Tymczasem "Na czworakach" wydaje się rzeczywiście zjawiskiem w twórczości Różewicza nowym. Wbrew dotychczasowej jego praktyce pisarskiej, określanej mianem "dramaturgii otwartej", ta sztuka wydaje się "zamknięta", skomponowana ściśle i precyzyjnie. W kwietniowym numerze "Odry" opisał autor przemiany jakie przechodziła, sposób w jaki powstała. Był to proces długi i mozolny, w wyniku którego ostateczny kształt "Na czworakach" zarysował się w formie głęboko przemyślanej i drobiazgowo wypracowanej. Pisarz zakończył te uwagi z odrobiną ironii: "Teraz tekst biorą do ręki ludzie teatru, reżyserzy, aktorzy, scenografowie, kompozytorzy i ostateczny kształt znów zamienia się w propozycję, scenariusz, partyturę. Nie takie to wszystko proste, jak się zdaje niektórym krytykom czy teoretykom współczesnego teatru, którzy gawędzą o scenariuszu teatralnym jako poronionej sztuce."
Niektórzy chcą, jak mi się wydaje, doszukać się w "Na czworakach" czegoś więcej, niż ta tragikomedia rzeczywiście zawiera. Owo "więcej" zamienia się im po prostu w "co innego". Ale to "co innego" jest mgliste, mętne, nieokreślone. W przeciwieństwie do dokładnie określonej wizji autorskiej. W tym właśnie kierunku zdaje się zmierzać także i Jarocki. Chce dać coś więcej i nie daje w rezultacie niczego. W każdym razie niczego, co dałoby się jasno zrozumieć i zdefiniować. Dlatego jego przedstawienie, urzekające formą i precyzją wykonania, staje się w tak wielu miejscach puste lub zgoła niezrozumiałe. Określił to lapidarnie i surowo (z surowością, która Kłossowiczowi wydała się nietaktem lub nawet obrazoburstwem) Witold Filler: "Sztuka Różewicza jest o czymś, przedstawienie Jarockiego jest o niczym."

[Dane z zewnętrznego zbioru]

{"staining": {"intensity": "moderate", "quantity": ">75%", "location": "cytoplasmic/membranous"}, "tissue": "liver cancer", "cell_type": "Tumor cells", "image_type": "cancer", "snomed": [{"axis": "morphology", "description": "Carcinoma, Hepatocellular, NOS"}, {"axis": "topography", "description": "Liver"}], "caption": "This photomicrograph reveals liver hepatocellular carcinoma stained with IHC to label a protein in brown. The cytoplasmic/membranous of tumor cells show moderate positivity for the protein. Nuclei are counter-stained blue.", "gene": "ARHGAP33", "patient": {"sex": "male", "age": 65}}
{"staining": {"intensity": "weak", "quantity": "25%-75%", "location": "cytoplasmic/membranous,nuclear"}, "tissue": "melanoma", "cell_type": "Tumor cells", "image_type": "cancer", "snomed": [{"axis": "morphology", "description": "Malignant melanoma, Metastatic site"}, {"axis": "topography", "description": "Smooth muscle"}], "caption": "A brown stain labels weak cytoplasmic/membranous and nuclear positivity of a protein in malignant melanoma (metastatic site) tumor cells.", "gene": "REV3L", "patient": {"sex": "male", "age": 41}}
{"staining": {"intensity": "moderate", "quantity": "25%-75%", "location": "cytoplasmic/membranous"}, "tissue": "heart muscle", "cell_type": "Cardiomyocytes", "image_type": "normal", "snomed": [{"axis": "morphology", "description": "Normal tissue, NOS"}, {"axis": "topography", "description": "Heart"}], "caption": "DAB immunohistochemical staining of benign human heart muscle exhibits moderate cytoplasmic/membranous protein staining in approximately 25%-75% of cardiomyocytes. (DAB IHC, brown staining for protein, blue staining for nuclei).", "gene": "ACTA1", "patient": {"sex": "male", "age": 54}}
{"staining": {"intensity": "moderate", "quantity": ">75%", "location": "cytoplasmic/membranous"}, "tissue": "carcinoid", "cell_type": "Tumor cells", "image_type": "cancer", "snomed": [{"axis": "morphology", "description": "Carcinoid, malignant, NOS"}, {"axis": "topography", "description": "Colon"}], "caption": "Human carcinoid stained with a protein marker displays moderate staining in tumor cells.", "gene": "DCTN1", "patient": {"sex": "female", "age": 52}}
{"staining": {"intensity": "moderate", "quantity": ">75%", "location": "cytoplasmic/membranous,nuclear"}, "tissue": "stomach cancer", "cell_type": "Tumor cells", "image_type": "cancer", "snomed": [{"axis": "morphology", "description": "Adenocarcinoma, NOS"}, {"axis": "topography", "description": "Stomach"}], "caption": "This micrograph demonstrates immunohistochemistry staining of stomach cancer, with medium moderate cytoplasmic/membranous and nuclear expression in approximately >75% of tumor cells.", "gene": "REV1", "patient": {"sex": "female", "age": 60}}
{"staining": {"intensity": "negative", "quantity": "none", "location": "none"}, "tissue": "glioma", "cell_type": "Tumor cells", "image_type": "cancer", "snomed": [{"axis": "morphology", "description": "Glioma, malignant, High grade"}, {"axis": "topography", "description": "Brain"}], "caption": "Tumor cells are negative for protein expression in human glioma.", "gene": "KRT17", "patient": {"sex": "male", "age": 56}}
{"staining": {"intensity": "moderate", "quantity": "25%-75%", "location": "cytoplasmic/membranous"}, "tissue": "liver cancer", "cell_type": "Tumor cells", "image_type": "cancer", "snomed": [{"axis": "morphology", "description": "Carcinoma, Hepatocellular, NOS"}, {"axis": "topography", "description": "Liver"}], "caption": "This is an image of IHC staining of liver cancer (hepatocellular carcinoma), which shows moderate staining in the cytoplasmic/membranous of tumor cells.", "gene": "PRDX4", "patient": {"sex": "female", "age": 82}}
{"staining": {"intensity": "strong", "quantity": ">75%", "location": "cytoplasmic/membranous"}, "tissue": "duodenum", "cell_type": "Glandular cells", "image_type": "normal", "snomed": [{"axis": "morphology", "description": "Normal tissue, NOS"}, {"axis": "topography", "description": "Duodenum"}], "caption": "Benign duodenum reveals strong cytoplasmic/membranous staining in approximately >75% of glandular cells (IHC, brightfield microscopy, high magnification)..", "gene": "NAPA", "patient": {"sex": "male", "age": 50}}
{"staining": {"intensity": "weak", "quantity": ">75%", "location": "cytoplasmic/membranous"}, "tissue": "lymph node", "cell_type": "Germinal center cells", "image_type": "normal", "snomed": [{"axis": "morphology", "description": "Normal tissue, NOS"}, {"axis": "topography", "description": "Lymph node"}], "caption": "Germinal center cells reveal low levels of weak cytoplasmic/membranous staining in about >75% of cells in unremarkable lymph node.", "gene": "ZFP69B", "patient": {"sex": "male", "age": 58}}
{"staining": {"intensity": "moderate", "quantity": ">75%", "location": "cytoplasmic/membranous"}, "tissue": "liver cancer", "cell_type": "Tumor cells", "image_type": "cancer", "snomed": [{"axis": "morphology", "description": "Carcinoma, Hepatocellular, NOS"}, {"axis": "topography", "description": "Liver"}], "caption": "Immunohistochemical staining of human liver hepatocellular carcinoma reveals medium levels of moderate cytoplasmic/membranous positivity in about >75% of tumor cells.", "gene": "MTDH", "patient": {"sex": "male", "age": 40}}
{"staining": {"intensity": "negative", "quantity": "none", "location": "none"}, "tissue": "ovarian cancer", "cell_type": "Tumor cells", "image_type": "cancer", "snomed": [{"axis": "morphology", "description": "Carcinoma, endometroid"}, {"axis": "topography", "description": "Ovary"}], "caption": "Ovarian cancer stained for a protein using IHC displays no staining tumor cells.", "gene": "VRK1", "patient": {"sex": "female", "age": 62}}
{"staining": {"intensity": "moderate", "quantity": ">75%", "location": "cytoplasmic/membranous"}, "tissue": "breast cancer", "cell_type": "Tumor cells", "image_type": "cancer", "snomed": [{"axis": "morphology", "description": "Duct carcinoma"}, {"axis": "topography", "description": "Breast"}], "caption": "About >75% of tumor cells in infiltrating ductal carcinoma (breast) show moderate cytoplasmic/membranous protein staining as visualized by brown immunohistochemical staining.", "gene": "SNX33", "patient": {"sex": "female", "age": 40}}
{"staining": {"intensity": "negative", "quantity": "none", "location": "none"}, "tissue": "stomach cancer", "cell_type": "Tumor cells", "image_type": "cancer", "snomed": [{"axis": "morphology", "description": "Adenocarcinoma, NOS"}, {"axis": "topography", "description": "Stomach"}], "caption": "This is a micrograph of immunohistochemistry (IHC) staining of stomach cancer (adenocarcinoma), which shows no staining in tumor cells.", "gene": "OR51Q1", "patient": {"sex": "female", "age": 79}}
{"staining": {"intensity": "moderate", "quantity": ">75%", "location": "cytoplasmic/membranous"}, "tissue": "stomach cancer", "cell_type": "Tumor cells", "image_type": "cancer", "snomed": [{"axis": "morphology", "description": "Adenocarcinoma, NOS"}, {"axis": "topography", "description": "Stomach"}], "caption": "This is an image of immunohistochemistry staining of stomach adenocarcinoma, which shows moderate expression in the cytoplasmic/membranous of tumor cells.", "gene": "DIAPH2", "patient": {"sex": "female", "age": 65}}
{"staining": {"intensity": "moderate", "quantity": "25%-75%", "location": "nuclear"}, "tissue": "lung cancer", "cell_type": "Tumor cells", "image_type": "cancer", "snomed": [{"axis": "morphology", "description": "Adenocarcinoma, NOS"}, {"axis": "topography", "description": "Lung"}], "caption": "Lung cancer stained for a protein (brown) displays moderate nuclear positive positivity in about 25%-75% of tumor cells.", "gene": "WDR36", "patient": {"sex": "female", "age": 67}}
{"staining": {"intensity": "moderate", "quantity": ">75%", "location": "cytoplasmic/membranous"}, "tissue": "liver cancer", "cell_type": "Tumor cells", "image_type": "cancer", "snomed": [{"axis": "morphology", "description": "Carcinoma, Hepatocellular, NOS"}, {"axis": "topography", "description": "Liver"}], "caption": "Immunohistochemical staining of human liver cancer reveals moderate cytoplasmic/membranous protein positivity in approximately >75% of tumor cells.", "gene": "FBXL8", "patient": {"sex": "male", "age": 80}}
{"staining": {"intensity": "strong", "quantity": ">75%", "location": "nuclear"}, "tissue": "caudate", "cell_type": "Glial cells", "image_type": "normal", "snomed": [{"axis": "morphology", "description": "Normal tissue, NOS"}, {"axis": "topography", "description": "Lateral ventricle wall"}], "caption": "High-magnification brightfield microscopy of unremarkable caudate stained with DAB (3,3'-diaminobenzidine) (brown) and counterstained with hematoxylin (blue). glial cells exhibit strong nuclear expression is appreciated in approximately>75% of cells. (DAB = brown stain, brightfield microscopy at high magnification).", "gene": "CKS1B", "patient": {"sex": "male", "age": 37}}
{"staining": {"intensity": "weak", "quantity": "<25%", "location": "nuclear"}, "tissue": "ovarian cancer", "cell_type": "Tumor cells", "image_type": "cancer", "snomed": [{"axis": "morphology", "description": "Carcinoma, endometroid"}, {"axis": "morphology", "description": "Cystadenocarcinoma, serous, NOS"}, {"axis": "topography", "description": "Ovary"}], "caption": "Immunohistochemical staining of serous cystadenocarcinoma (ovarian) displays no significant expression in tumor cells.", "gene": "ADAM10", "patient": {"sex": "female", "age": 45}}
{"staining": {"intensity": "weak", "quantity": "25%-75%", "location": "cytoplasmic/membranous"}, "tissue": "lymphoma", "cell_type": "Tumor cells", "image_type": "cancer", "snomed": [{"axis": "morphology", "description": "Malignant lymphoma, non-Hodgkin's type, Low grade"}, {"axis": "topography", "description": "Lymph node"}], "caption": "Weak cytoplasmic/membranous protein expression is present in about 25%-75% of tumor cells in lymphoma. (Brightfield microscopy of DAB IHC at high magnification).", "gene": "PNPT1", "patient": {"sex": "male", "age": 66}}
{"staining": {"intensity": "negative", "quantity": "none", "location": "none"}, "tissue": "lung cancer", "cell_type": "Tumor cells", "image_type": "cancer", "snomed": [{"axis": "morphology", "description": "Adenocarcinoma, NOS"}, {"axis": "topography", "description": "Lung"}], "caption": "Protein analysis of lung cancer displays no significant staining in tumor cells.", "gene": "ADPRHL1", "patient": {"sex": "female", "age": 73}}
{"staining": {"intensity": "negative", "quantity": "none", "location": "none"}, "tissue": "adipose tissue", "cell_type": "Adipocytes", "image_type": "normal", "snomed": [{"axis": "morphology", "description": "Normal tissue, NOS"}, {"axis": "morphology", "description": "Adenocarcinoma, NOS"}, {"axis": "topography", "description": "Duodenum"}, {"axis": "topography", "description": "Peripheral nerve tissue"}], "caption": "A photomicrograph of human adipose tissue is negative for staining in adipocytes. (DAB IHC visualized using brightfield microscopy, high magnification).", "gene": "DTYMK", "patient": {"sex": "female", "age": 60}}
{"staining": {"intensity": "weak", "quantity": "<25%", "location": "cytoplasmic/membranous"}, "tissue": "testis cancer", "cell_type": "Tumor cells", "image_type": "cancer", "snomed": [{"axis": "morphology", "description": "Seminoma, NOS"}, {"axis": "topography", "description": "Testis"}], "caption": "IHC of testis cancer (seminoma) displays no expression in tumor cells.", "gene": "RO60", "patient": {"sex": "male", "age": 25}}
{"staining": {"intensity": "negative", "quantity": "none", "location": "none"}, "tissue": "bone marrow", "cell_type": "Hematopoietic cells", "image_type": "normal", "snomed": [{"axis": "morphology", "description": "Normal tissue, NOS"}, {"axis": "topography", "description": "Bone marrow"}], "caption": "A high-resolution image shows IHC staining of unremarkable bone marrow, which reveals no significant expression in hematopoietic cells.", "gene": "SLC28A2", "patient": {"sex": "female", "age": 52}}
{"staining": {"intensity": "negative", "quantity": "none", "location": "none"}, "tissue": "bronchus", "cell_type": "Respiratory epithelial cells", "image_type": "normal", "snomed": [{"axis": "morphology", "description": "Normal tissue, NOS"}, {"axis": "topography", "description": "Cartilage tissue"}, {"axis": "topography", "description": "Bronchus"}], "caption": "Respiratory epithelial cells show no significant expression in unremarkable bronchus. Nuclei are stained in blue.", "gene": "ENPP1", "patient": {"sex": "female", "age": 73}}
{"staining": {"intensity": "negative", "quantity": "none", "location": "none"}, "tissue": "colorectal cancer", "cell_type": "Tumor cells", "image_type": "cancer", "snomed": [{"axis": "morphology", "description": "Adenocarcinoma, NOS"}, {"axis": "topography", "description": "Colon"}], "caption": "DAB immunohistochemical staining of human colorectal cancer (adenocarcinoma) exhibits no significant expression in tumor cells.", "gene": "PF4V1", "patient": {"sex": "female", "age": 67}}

"Na czworakach" to szyderczy i tragikomiczny obraz starego pisarza zmumifikowanego za życia. Obraz okrutny. Istotą tej sztuki wydaje mi się zderzenie wyobrażeń, jakie ma świat zewnętrzny o jego postaci, z tym, czym jest on aktualnie naprawdę. W krótkich "Trzech profilach poety" przedstawił kiedyś Róże-wicz profil Poety Wypchanego, który "otwiera swe olbrzymie skrzydła i zaczyna krążyć po literackich przestworzach. Wzbija się coraz wyżej i wyżej. Cóż może być śmieszniejszego jak lot wypchanego orła. Z jego wnętrza sypią się trociny." To przecież profil Laurentego, bohatera "Na czworakach". I ów obraz jego lotu to przecież ten sam ironiczny obraz "wparnasowzięcia" Laurentego w "Na czworakach".
Poeta Wypchany, stary, śmieszny, zdziecinniały, przeżywający swoje erotyczne obsesje i bawiący się elektryczną kolejką dla dzieci. Taki jest Laurenty u Różewicza. Nie szczędzi mu autor kpiny, choć jest w tym obrazie także powszedni smutek i melancholia. Bo nie jest tu Różewicz na pewno tylko satyrykiem.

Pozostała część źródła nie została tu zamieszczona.